My thoughts on water: Starting with distilled or RO water, I use CaCl for what I consider soft water styles and gypsum for sharper water styles. I sometimes use both equally as a balanced approach or lean more one way or the other to emphasize soft vs sharp borrowing from the British sulfate/chloride ratio. But mostly I try to avoid messing with water too much.
I quit using anything besides CaCl and/or gypsum a while ago after jacking up one too many beers following published water recipes. I worry less about brewing an authentic beer, especially since we have no idea what breweries’ actual water profiles are, when brewing it with soft water might make it taste better. I quit using spreadsheets, color reference, and gram scales in an illusion of accuracy. I was probably precise but I doubt it was accurate. I save the scales for measuring hops and yeast.

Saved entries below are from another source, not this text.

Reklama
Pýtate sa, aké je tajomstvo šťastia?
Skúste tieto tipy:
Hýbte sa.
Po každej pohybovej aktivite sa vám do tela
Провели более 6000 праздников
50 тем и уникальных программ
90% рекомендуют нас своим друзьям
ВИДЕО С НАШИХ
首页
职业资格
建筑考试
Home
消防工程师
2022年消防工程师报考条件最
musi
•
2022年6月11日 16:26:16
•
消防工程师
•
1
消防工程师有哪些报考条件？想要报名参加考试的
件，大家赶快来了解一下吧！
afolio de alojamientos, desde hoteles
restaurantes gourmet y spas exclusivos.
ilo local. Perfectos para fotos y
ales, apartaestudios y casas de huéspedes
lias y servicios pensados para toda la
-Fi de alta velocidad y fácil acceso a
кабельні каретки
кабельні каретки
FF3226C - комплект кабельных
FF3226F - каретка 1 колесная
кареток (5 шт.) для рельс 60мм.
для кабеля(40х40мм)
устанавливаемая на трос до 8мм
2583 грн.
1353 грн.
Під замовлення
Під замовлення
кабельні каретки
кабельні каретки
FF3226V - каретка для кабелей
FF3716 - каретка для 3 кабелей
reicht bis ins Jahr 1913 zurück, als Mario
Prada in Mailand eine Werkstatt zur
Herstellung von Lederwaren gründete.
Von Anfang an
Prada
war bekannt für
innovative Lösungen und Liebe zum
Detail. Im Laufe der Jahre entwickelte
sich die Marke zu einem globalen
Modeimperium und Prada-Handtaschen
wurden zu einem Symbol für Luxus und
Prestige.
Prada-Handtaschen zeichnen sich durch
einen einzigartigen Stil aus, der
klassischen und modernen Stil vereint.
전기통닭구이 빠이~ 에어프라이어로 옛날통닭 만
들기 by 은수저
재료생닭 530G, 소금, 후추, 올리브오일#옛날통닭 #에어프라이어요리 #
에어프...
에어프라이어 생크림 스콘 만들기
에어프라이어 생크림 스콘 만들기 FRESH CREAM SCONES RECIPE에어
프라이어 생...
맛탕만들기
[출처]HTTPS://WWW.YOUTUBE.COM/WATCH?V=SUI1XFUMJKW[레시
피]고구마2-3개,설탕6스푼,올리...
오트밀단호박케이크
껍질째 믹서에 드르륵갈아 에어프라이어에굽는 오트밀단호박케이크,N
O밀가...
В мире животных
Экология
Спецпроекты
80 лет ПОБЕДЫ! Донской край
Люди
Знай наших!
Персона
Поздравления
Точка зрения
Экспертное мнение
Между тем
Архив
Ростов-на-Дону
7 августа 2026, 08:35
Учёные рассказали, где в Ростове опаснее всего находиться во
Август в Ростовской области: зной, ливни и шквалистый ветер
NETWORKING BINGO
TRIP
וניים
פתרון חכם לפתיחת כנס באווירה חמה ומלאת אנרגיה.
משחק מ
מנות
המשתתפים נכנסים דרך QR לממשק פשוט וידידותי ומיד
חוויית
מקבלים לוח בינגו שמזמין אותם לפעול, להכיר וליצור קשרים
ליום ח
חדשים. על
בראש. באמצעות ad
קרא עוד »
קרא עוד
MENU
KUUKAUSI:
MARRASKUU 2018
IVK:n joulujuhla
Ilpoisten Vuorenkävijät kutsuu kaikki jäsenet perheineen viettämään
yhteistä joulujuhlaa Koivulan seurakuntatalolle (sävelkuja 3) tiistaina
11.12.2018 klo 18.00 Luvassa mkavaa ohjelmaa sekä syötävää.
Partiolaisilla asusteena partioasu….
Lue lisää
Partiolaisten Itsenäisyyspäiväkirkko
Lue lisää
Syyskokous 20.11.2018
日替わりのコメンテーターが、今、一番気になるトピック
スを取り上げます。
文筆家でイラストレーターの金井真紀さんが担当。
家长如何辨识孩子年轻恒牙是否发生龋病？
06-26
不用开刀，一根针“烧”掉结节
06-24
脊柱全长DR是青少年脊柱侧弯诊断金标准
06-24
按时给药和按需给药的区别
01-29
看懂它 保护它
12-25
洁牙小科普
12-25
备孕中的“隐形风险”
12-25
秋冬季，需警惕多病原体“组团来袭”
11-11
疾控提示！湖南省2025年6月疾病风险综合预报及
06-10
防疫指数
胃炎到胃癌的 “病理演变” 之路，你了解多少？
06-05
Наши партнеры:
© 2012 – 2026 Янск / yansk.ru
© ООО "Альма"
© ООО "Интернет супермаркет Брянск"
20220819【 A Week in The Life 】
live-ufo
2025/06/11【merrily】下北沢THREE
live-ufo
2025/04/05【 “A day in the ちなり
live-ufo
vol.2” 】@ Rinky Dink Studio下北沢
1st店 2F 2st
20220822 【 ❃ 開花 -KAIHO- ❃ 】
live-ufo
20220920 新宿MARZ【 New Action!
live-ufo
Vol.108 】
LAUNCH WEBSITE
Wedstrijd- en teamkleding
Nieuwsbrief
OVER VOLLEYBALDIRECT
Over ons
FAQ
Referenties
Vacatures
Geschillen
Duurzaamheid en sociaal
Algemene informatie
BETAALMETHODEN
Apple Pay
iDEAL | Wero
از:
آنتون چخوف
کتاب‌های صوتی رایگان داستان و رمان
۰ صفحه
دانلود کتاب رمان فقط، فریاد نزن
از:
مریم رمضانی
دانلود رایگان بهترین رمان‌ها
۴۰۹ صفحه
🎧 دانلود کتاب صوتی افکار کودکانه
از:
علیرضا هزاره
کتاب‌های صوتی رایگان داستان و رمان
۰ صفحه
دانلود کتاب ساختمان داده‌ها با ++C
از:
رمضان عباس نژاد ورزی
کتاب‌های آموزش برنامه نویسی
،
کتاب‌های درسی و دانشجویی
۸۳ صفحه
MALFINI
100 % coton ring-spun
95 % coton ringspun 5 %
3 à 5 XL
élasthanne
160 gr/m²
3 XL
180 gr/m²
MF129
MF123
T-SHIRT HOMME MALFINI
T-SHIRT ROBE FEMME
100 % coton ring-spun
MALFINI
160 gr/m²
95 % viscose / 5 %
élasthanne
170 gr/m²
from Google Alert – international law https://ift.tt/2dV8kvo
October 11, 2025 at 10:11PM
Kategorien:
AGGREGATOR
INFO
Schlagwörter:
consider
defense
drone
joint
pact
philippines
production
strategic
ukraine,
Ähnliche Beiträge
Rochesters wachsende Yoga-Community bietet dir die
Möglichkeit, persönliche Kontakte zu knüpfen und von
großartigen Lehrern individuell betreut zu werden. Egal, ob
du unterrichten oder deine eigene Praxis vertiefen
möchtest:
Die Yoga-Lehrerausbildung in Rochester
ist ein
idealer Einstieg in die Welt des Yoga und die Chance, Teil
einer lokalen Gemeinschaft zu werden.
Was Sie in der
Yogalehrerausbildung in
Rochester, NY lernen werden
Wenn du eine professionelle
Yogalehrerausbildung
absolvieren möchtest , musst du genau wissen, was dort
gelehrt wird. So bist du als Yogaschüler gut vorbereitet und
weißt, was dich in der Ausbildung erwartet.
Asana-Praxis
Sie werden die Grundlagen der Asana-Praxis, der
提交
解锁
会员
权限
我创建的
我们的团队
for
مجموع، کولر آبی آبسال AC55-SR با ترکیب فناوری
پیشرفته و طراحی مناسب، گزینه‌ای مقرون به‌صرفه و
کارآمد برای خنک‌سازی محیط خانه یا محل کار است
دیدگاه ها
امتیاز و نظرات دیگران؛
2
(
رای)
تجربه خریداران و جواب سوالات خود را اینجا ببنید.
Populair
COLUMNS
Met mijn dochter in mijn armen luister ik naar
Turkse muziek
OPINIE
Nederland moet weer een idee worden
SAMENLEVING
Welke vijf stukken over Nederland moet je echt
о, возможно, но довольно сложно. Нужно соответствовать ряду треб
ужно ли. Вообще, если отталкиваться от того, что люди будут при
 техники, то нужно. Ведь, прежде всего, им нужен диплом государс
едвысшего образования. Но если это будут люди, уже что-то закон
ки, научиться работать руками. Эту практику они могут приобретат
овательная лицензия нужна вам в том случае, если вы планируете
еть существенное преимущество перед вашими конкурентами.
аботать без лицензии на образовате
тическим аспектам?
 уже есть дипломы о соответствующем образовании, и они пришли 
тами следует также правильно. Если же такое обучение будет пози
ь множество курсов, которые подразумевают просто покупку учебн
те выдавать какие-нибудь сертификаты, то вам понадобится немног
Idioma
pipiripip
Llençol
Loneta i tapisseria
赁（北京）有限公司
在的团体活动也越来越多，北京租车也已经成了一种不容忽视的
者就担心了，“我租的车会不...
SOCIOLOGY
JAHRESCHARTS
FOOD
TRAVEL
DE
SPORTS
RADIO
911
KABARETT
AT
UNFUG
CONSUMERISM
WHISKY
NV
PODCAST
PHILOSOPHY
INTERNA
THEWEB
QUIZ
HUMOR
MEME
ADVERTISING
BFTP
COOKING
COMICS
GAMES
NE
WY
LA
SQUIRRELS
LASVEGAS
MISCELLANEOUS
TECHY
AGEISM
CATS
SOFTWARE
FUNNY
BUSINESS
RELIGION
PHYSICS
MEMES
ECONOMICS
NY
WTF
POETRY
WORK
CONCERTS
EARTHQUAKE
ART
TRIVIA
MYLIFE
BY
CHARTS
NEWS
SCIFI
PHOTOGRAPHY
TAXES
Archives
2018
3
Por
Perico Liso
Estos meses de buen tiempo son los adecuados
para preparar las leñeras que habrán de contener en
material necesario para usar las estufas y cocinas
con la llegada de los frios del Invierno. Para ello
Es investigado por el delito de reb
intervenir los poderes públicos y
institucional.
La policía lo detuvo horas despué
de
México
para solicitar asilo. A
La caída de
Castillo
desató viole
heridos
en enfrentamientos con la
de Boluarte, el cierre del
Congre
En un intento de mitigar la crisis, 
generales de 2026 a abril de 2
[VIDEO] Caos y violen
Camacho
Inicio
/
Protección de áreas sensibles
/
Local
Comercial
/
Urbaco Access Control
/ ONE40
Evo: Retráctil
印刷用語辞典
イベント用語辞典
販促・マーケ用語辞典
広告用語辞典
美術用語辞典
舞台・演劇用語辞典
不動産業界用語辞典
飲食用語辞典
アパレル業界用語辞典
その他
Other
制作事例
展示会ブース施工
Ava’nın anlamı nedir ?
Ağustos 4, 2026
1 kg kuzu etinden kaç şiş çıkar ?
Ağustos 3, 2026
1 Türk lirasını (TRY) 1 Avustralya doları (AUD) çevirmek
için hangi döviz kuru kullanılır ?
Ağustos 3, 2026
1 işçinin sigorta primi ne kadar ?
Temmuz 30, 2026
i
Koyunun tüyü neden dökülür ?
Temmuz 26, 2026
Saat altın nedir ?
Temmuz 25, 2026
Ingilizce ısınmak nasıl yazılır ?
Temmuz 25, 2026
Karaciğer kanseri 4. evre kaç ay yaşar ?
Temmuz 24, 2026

However, it is my understanding that calcium does much more than just aid in yeast flocculation and help precipitate oxalate.
It is my understanding that there is a benefit to α-amylase efficiency in its effort to degrade starch, protects α-amylase at mash temp, and has an effect on mash pH (calcium reacts with phosphates in the grain husks to release phytic acid which naturally lowers pH and has antioxidant effects).
Since mash pH and converting starch to sugar are my chief concerns, for these reasons I use at least 50 ppm calcium via CaCl and/or gypsum in every mash. I use teaspoons and the BeerSmith water module reports in ppm. Close enough is good enough.
If I add stylistic flavor salts, which I rarely do anymore, they go in the boil as a season to taste addition. In this case, for me a little goes a long way.
Maybe I’m mistaken in all this, but I can say it sure hasn’t hurt. This ‘keep it simple’ approach makes brewing easier and I like my beers a lot better since I adopted it.